◆ What the task requires
For each line in the data below that holds "Toca", return a copy.

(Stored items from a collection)
================================

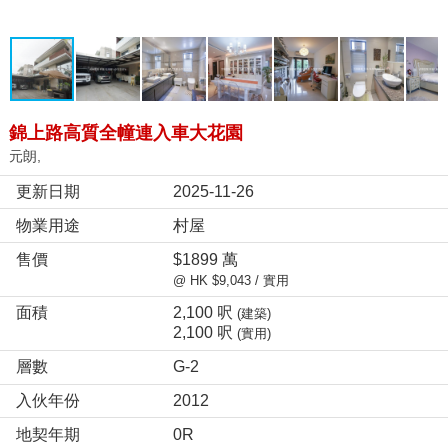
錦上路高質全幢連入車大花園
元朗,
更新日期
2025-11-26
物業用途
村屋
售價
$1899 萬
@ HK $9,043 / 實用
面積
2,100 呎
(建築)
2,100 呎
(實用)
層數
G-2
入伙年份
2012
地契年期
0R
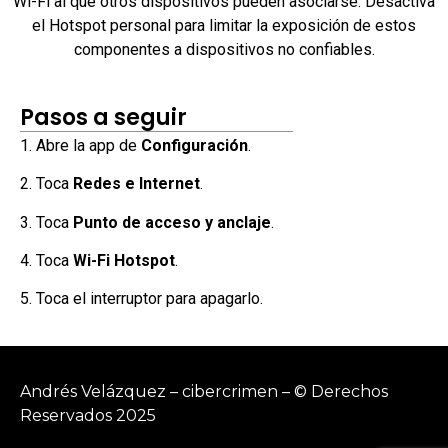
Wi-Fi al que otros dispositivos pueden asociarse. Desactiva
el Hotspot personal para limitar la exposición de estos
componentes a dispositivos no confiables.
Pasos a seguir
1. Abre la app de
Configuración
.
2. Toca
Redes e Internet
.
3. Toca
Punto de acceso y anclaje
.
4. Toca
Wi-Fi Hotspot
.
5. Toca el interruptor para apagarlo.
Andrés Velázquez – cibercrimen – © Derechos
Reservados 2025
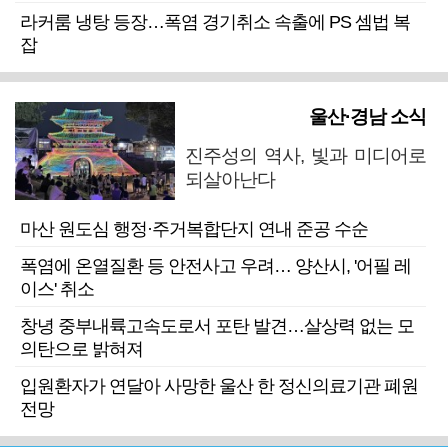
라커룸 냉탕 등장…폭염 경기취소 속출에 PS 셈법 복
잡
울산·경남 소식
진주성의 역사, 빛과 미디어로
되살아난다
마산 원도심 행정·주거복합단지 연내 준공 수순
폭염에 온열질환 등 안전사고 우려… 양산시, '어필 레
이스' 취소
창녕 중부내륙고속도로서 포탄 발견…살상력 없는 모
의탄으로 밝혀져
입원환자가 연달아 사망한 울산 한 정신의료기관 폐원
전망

================================

◆ Problem solution
2. Toca
3. Toca
4. Toca
5. Toca el interruptor para apagarlo.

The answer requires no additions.